Source document:
Interest on Capitol Hill is growing to create a government-run “Do Not Mail” list to fight back against the mountains of junk mail clogging Americans’ mailboxes.

Across the country, at least 15 states are currently considering no-mail lists that are loosely based on the wildly popular Do Not Call list that gave us back our dinner hours free from telemarketers. Now some in Congress are mulling a federal junk-mail registry, as well.

But proponents face a ferocious fight from the U.S. Postal Service, which stands to lose billions of dollars of revenue from direct-mail marketers if consumers can slam their mail slots shut to the come-ons. Postmaster General John Potter has already hit the hustings to try to dampen support for a no-mail list before it grows further.

Meanwhile, phone numbers now on the beloved no-call registry, which began in 2003 and now holds 149 million numbers, are due to expire next year. Unless Congress changes the rules, everyone will have to re-register their numbers beginning next June.

The U.S. Environmental Protection Agency will launch a 20-day bus tour next Wednesday (Oct. 3) to promote the use of energy-efficient light bulbs, which staffers will give away by the thousands — for free — along the 5,000-mile route from Los Angeles to New York City. Called the “Energy Star Change a Light” tour, the extravaganza is sponsored by electric companies, clean-energy advocacy groups and the EPA.

Required action A:
Decide whether each statement agrees with the junk-mail article, answering yes or no and quoting the words of the article that settle it: (i) At least 15 states are considering no-mail lists. (ii) The Do Not Call registry now holds 200 million numbers. (iii) The EPA bus tour will last 30 days.
The junk-mail article and the listing are unrelated.

Data for this exercise:
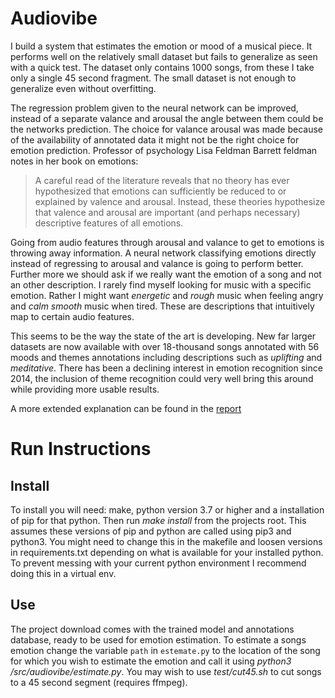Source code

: Audiovibe
==========

I build a system that estimates the emotion or mood of a musical piece.
It performs well on the relatively small dataset but fails to generalize
as seen with a quick test. The dataset only contains 1000 songs, from
these I take only a single 45 second fragment. The small dataset is not
enough to generalize even without overfitting.

The regression problem given to the neural network can be improved,
instead of a separate valance and arousal the angle between them could
be the networks prediction. The choice for valance arousal was made
because of the availability of annotated data it might not be the right
choice for emotion prediction. Professor of psychology Lisa Feldman
Barrett feldman notes in her book on emotions:

> A careful read of the literature reveals that no theory has ever
> hypothesized that emotions can sufficiently be reduced to or explained
> by valence and arousal. Instead, these theories hypothesize that
> valence and arousal are important (and perhaps necessary) descriptive
> features of all emotions.

Going from audio features through arousal and valance to get to emotions
is throwing away information. A neural network classifying emotions
directly instead of regressing to arousal and valance is going to
perform better. Further more we should ask if we really want the emotion
of a song and not an other description. I rarely find myself looking for
music with a specific emotion. Rather I might want *energetic* and
*rough* music when feeling angry and *calm smooth* music when tired.
These are descriptions that intuitively map to certain audio features.

This seems to be the way the state of the art is developing. New far
larger datasets are now available with over 18-thousand songs annotated
with 56 moods and themes annotations including descriptions such as
*uplifting* and *meditative*. There has been a declining
interest in emotion recognition since 2014, the inclusion of theme
recognition could very well bring this around while providing more
usable results.

A more extended explanation can be found in the [report](report/report.pdf)

Run Instructions
================

Install
-------

To install you will need: make, python version 3.7 or higher and a
installation of pip for that python. Then run *make install* from the
projects root. This assumes these versions of pip and python are called
using pip3 and python3. You might need to change this in the makefile
and loosen versions in requirements.txt depending on what is available
for your installed python. To prevent messing with your current python
environment I recommend doing this in a virtual env.

Use
---

The project download comes with the trained model and annotations
database, ready to be used for emotion estimation. To estimate a songs
emotion change the variable `path` in `estemate.py` to the location of
the song for which you wish to estimate the emotion and call it using
*python3 /src/audiovibe/estimate.py*. You may wish to use
*test/cut45.sh* to cut songs to a 45 second segment (requires ffmpeg).

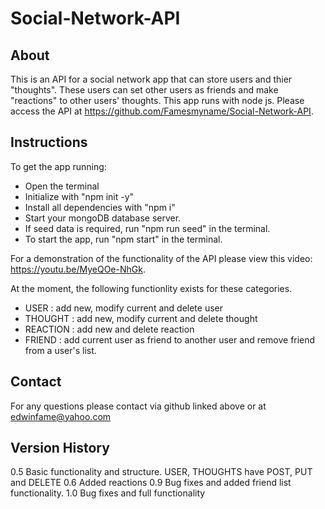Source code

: # Social-Network-API

## About
This is an API for a social network app that can store users and thier "thoughts". These users can set other users as friends and make "reactions" to other users' thoughts. This app runs with node js. Please access the API at https://github.com/Famesmyname/Social-Network-API. 

## Instructions

To get the app running:

- Open the terminal
- Initialize with "npm init -y"
- Install all dependencies with "npm i"
- Start your mongoDB database server.
- If seed data is required, run "npm run seed" in the terminal.
- To start the app, run "npm start" in the terminal.

For a demonstration of the functionality of the API please view this video:
https://youtu.be/MyeQOe-NhGk.

At the moment, the following functionlity exists for these categories.

- USER : add new, modify current and delete user
- THOUGHT : add new, modify current and delete thought
- REACTION : add new and delete reaction
- FRIEND : add current user as friend to another user and remove friend from a user's list.

## Contact

For any questions please contact via github linked above or at edwinfame@yahoo.com

## Version History

0.5  Basic functionality and structure. USER, THOUGHTS have POST, PUT and DELETE
0.6  Added reactions
0.9  Bug fixes and added friend list functionality.
1.0  Bug fixes and full functionality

Required action B:
Rewrite the listing from its first line to the line with "enough to generalize", changing "dataset" to "corpus" and leaving everything else unchanged. Omit the pictures.

Task answer A:
(i) Yes: "at least 15 states are currently considering no-mail lists"
(ii) No: "now holds 149 million numbers"
(iii) No: "will launch a 20-day bus tour"

Task answer B:
Source code

: Audiovibe
==========

I build a system that estimates the emotion or mood of a musical piece.
It performs well on the relatively small corpus but fails to generalize
as seen with a quick test. The corpus only contains 1000 songs, from
these I take only a single 45 second fragment. The small corpus is not
enough to generalize even without overfitting.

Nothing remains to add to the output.